Die Fahrradbranche ist weiter im Sinkflug
An der Börse würde man bei solchen Zahlen von einem Crash reden. Man braucht es nicht schönzureden: Die Fahrradbranche befindet sich in der grössten Krise ihrer Geschichte. Dies unterstreichen die schweizer Marktzahlen 2024, die vom Branchenverband Velosuisse veröffentlicht wurden.
Besonders hart trifft es das Flaggschiff der Fahrradindustrie, die Mountainbikes. Nur einmal (Jahr 2013; 113’184 Stück) seit dem Start der Velosuisse-Aufzeichnungen gingen in der Schweiz so wenige Mountainbikes über den Ladentisch wie im Jahr 2024. Genauer gesagt waren es 113’862 Stück. Das ist im Vergleich zum Corona-Peak ein verheerender Rückgang um 38 Prozent. Betroffen vom Rückgang waren sowohl Bio-Bikes (-17%) als auch E-Bikes (-12%). Dieser Rückgang erfolgt notabene bei weiterhin übervollen Lagern – deren Abbau damit noch länger dauert.
Analogie am Gesamtmarkt
Auf dem gesamten Fahrradmarkt zeigt sich ein ähnliches Bild wie beim Mountainbike-Segment. Dieser war im Jahr 2024 im Vergleich zum bereits misslichen Vorjahr nochmals um 14 Prozent im Minus. Auch hier sind die E-Bikes mit einem Rückgang von 12 Prozent etwas geringfügiger betroffen. Im Gegensatz zu den Mountainbikes weist der Gesamtmarkt kein Allzeittief aus. Allerdings: Seit 15 Jahren wurden nie mehr so wenige Fahrräder verkauft wie im Jahr 2024.
Konstanz bei der Segment-Verteilung
Unverändert zeigt sich der Fahrradmarkt bei der Segmentierung. Die absatzstärkste Abteilung ist unvermindert der Alltagsbereich mit fast hälftigem Marktanteil. Die Mountainbike-Abteilung liefert relativ stabil einen Anteil von gut einem Drittel und ist damit die deutlich stärkste Fraktion in der Sportabteilung. Rennrad und Gravel weisen beide einen Marktanteil von je 5 Prozent aus. Der aktuell viel thematisierte Gravel-Trend lässt sich in den Branchenzahlen nicht erkennen.
Warum und wie weiter?
Die Marktzahlen 2024 der Fahrradbranche sind nicht schön anzusehen. Nach dem extremen Wachstum in der Corona-Pandemie kämpft sie nun mit dem Kater nach der Party. Die Goldgräberstimmung ist einer angespannten Ernüchterung gewichen. Die Entwicklung der Marktzahlen könnte den Eindruck erwecken, dass die Branche im freien Fall ist. Fachleute gehen jedoch davon aus, dass die Talsohle im Jahr 2025 erreicht sein dürfte und sich das zerrüttete Verhältnis von Angebot und Nachfrage wieder normalisieren sollte. Langfristig weisen die Fachleute der Branche sogar ein hohes Potenzial zu, weil die emissionsarme Mobilität zu einem zentralen und globalen Faktor werden sollte.
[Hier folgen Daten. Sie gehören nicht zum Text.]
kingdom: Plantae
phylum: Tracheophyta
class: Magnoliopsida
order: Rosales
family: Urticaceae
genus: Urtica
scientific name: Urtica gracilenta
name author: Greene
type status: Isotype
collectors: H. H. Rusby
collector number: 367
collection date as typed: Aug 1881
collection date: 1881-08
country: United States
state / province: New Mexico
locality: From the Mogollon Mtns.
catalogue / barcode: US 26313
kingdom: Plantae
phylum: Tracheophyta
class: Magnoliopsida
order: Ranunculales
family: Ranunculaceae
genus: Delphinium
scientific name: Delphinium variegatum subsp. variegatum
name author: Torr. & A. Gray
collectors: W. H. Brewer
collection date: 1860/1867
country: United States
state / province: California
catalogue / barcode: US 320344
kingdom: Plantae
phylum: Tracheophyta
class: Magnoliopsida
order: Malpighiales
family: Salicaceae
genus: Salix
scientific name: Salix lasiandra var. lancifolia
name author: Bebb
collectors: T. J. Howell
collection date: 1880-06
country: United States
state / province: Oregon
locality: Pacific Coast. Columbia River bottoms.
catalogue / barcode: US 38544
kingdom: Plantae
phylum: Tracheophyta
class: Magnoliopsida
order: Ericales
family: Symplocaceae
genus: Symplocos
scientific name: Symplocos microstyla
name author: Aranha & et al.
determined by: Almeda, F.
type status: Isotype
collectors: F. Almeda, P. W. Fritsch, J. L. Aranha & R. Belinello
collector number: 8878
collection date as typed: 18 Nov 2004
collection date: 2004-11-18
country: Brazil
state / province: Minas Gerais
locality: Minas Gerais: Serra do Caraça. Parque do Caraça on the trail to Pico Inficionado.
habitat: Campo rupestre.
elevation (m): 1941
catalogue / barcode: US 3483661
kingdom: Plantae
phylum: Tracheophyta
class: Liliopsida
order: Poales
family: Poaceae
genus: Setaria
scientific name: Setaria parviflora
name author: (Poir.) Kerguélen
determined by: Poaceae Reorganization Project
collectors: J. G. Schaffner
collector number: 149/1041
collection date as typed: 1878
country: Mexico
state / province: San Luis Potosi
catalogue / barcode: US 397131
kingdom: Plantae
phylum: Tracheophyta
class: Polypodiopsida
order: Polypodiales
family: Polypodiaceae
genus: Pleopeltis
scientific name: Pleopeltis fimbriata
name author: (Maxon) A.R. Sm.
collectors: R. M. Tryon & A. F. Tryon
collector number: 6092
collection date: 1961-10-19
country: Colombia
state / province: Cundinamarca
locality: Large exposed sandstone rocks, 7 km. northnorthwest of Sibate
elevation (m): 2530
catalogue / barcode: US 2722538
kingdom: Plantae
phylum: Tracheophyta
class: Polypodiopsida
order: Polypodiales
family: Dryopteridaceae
Die Ursache der aktuellen Krise liegt in der Corona-Pandemie. In dieser Zeit wurden die Fahrradshops überrannt und die Lager faktisch leergekauft. Die daraus resultierende Produktionserhöhung kollidierte dann nach der Pandemie mit einer geringeren Nachfrage, was zu übervollen Lagern führte. Die negativen Seiten der Covid-Restriktionen zeigen sich in der Fahrradbranche nun wie ein Backlash.
Die vollständigen Marktdaten 2024 von Velosuisse: velosuisse.ch/news-statistik
Der Bullwhip-Effekt
Für die aktuelle Situation der Fahrradbranche gibt es einen Fachbegriff: den Bullwhip-Effekt. Wie bei einer Peitsche lösen die Endkunden eine Nachfrage aus, in diesem Fall während der Covid-Pandemie. Diese Nachfrage schaukelt sich hoch bis zum Fabrikanten. Das Resultat ist eine Überproduktion und stark zerrüttete Marktstrukturen.